第88回オールスターゲームが終わった翌々日、カブスがホワイトソックスの左腕キンタナを獲得した。球団の有望株リストNO.1のヒメネス外野手を含むマイナー選手計4人を一挙に放出しての補強劇だった。

闘いのゴングが鳴らされたも同然だった。今まで水面下で進んでいたノンウェイバー・トレード期限に向けた「有力選手の争奪戦」の始まりである。

ア・リーグ東地区の首位争いをしているレッドソックスとヤンキースは共に三塁手が欲しい。ヤンキースは一塁手も欲しい(両チームの三塁手OPSとヤンキースの一塁手OPSはリーグ下位)。レイズはすでに六月下旬、マーリンズのへチャバリア遊撃手を補強してワイルドカードはおろか、二強を食って地区優勝も狙える位置にいる。伝統的にあまり大きな補強はしない球団なので、レッドソックスとヤンキースの補強合戦をただ眺めているだけになるような気がする。

ア・リーグ中地区は昨季のリーグ王者インディアンスがスロースタートを乗り越えて、ようやく勢いを取り戻してきた。ところが先発ローテーションはエースのクルーバーとカラスコの二人だけが頼りで、大きな補強ポイントになっている。六月下旬まで首位に立っていた対抗馬ツインズ(メジャーリーグで働こう!<その2>参照)は、チームの得失点差がマイナス60なのに勝率5割以上をキープしながら2位につけている。

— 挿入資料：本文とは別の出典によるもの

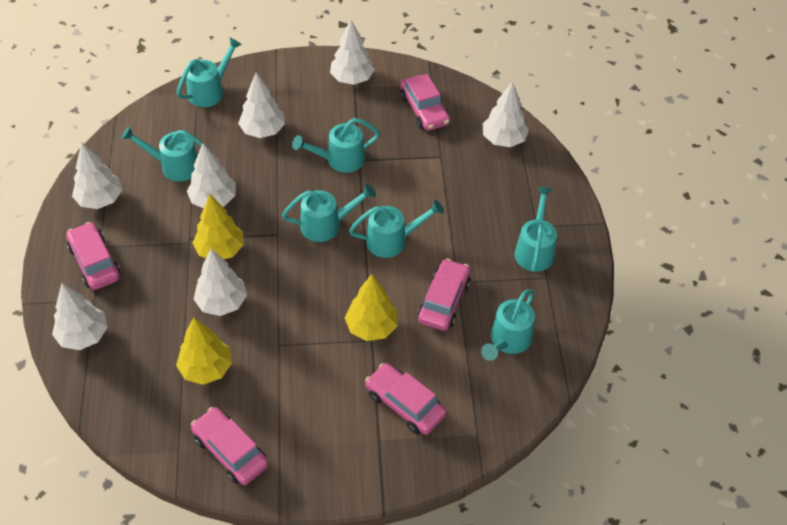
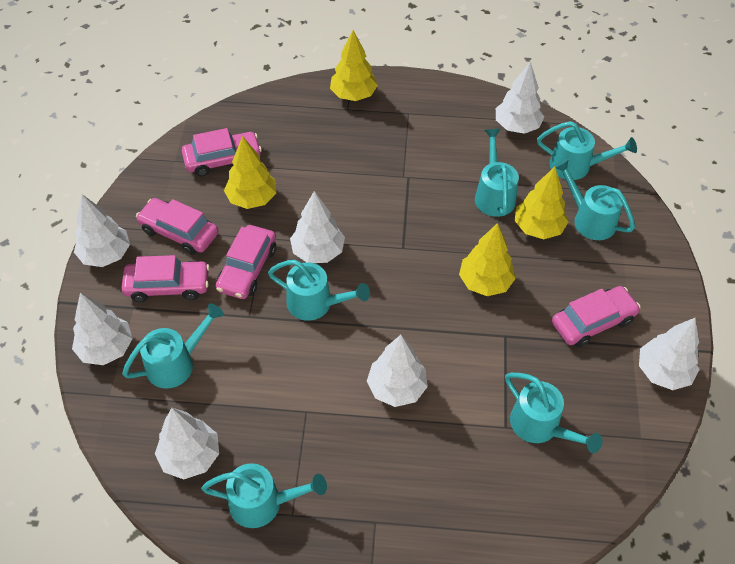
yellow tree: 3 -> 4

伝統的に大補強するような球団ではないが先発投手陣を補強したいところだ。一か月前にはムスタカス三塁手、ホズマー一塁手、ケイン外野手、左腕バーガスら主力選手の放出組に回ると見られていたロイヤルズも現在は上位二強を猛追中。必要なのは裏ローテを守れるようなベテラン投手で、ツインズ同様、インディアンスより補強候補になる選手が多い。